Thomas Moore Statue - College Street, Dublin, Ireland
N 53° 20.712 W 006° 15.534
29U E 682465 N 5914175
This bronze statue of Thomas Moore stands on a traffic Island just to the north of Trinity College in Dublin. It was sculpted by Christopher Moore and unveiled in 1857. The Irish Times carried a reader's letter about the statue that was removed.
Waymark Code: WMR0K9
Location: Dublin, Ireland
Date Posted: 04/24/2016
Views: 9
A letter in the Irish Times website comments on the Thomas Moore ststue:
Thomas Moore’s moving statue.
Sir, – Whatever about the location of Thomas Moore’s statue, gone for now from the traffic island on Westmoreland Street, it is not one of Dublin’s favourites. The sculptor Christopher Moore, no relation, who was based in London, was awarded the commission following a public competition in which John Hogan, Ireland’s greatest neo-classical sculptor, was a defeated entrant.
Two fine plaster models that Hogan submitted for the competition are now stored in the National Gallery of Ireland.
Christopher Moore’s statue evoked a storm of criticism in 1857 and was unlucky as well as unloved. In spite of the efforts of the fundraising committee, there was not enough money to cast it in bronze, so zinc was used instead. When the nine-foot sculpture of the national poet with his voluminous cloak was being lifted on to the pedestal, the rope snapped and he was decapitated.
When the statue was repaired, the sun melted the solder and it drooped forward into the position that James Joyce described as its “servile head” in A Portrait of the Artist.
In 1944, when members of the Thomas Moore Society laid a wreath on the statue, Patrick Kavanagh, who was one of the spectators, wrote: “The cowardice of Ireland is in his statue/No poet’s honoured when they wreathe this stone/An old shopkeeper who has dealt in the marrowbone of his neighbours looks at you/Dim-eyed, degenerate, he is admiring his god.”
The last word goes to the Dublin wit who suggested that the inscription beneath the statue should be, in the words of one of Moore’s Irish Melodies, “Blame not the Bard”. – Yours, etc.
The Archiseek website tells us about this 150% life-size statue of Thomas Moore:
At the junction of College Street and Westmoreland Street, stranded on a traffic island with a disused public toilet is this statue to the Irish bard Thomas Moore. The sculptor was commissioned by a committee, but the result was poorly received in architectural circles. The Irish Builder described it as “that horrible exportation from London, the Moore Statue”.
Appropriately for a statue beside public washrooms, one of Moore’s most famous tunes is “The Meeting Of The Waters.”

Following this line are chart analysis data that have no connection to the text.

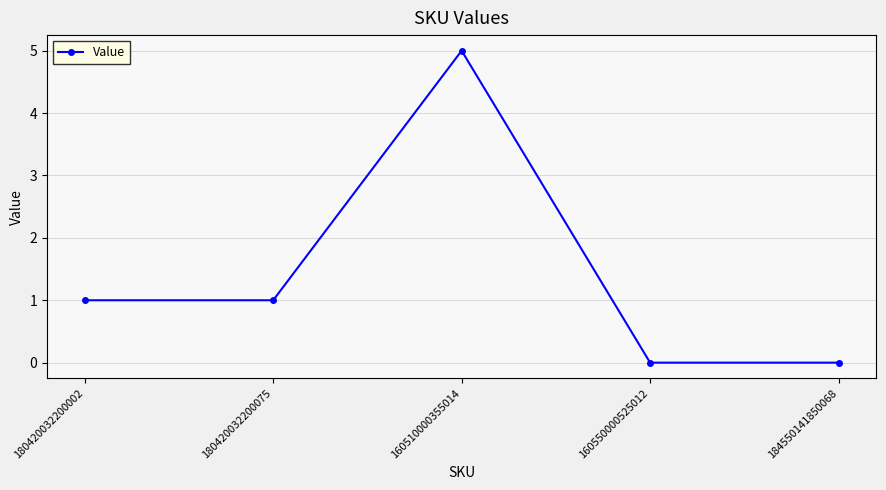

What is the difference between the maximum and minimum values?

5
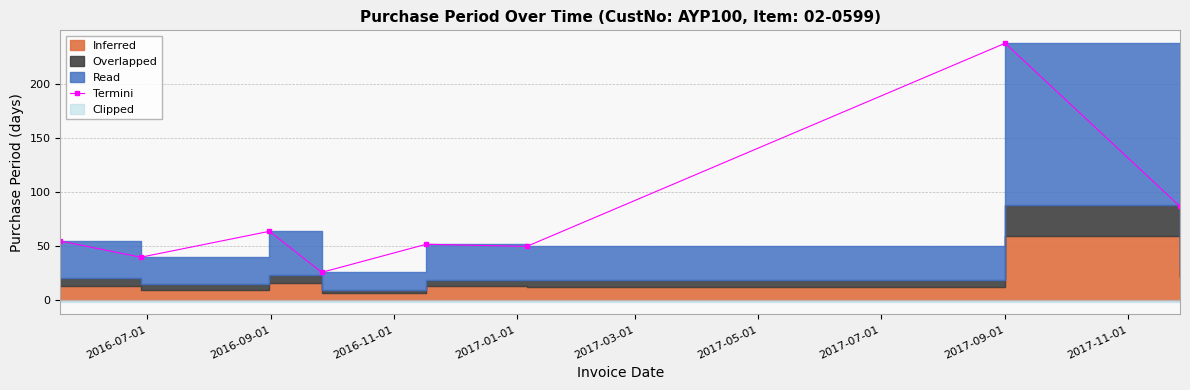

What is the label of the 5th point from the left?

2017-03-01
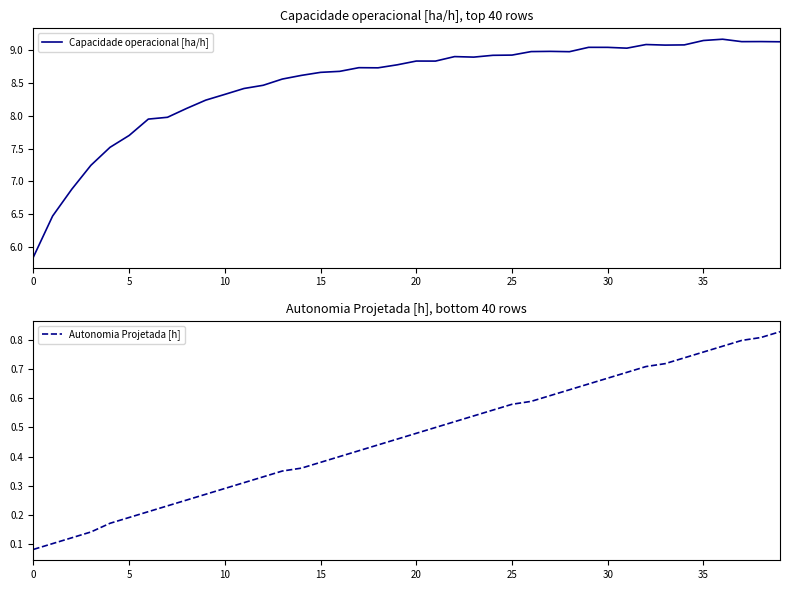

What is the minimum value for Autonomia Projetada [h]?

0.1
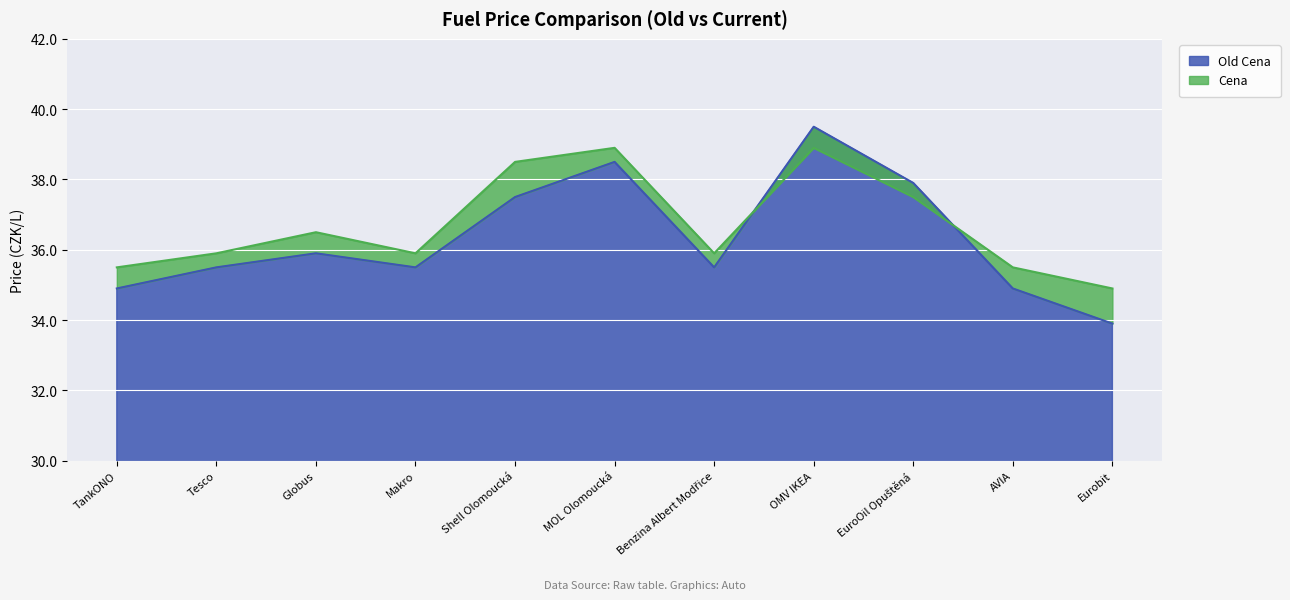

Where does the Old Cena series first go above 35?

Tesco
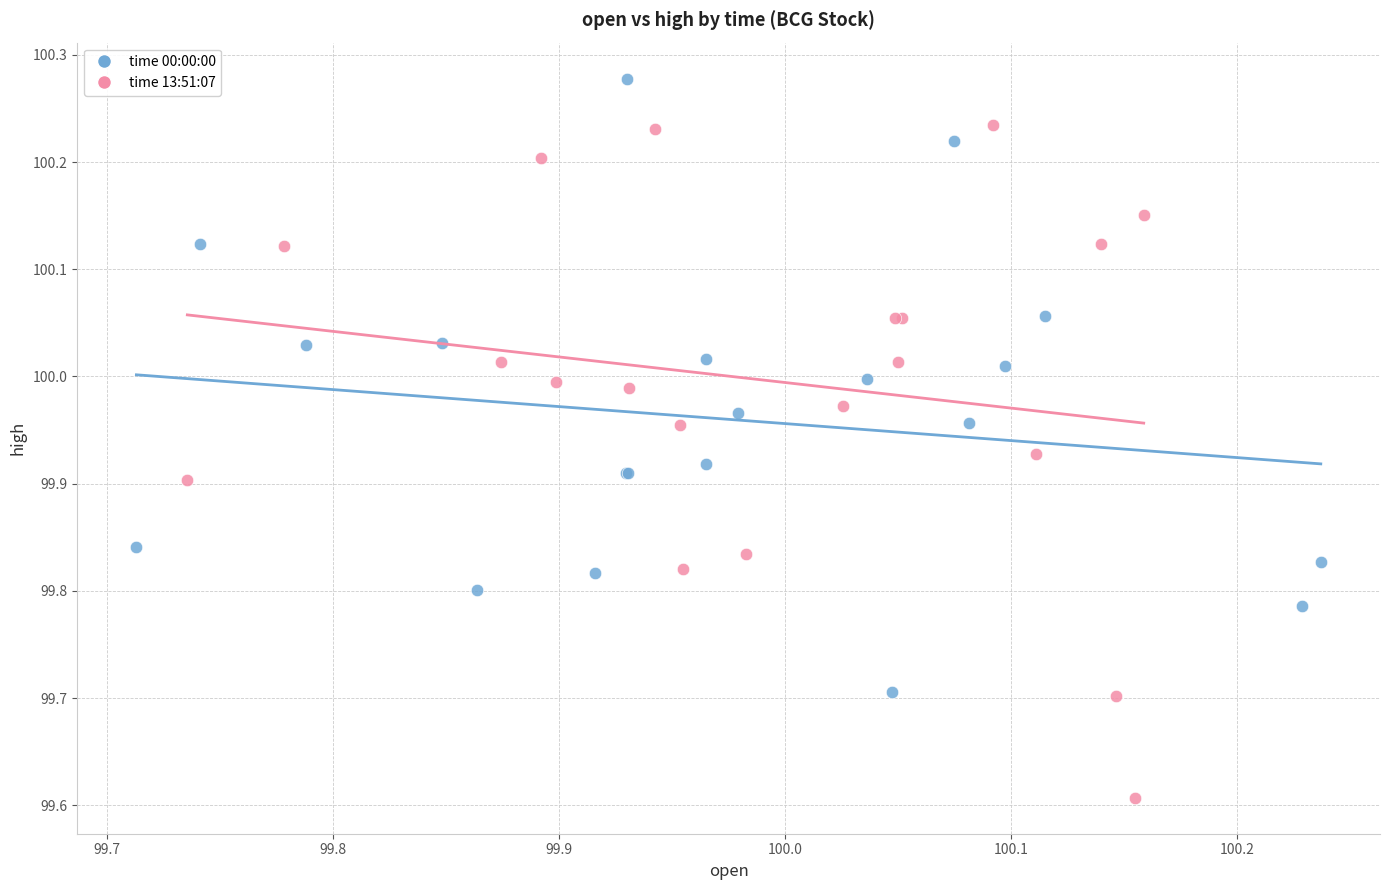

Which series has the widest spread of Y values?

time 13:51:07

The LUAS Cross City website also tells us:
Artist: Christopher Moore
Date: 1857
Dimension:
Entire: 620cm
Figure: 285cm
Plinth: 335cm x 465cm
Materials:
Figure: Bronze
Plinth: Granite
Commission: Paid for by public subscription
The Thomas Moore Statue was erected in 1857 following a public subscription. The sculptor was Christopher Moore while the granite plinth was constructed by the firm of Elkingtons. Thomas Moore is popularly regarded as the Bard of Ireland. Born on Aungier Street in 1779 he studied first at Trinity College Dublin before reading law at the Middle Temple in London. It was as a poet, balladeer and singer that Moore first found fame. His best known songs and poems are perhaps The Meeting of the Waters, The Minstrel Boy, The Last Rose of Summer and Believe Me, if all Those Endearing Young Charms. He was very well received in high society in London and was well patronised. He was an associate of Richard Brinsley Sheridan
and Lord Byron and infamously destroyed Byron’s own manuscript memoir following his death. In later life Moore turned to writing satirical plays as well as novels and biographies.
He remained in England for most of his working life and died there in 1852.
Moore’s statue consists of a bronze figure set on a rather stern and massive granite plinth. When first unveiled the bronze was derided by many connoisseurs, but over time it has been accepted as a worthy if not exceptional piece of public sculpture.
The Biography website tells us about Thomas Moore:
Journalist, Poet, Songwriter, Singer (1779–1852).
Synopsis
Thomas Moore was born on May 28, 1779, in Dublin, Ireland. Close friends with writer Lord Byron, Moore was entrusted with the famous romantic's memoirs after his death. Moore tried in vain to save them from being destroyed after selling the copyright, with Byron's approval, to publisher John Murray. The memoirs were burned by men representing the interests of Byron's estranged wife and his half sister. As for his own work, Moore wrote 130 original poems set to folk melodies, including "The Minstrel Boy" and "The Last Rose of Summer." His poem "Lalla Rookh" is credited as the most translated poem of its time. Moore died in 1852.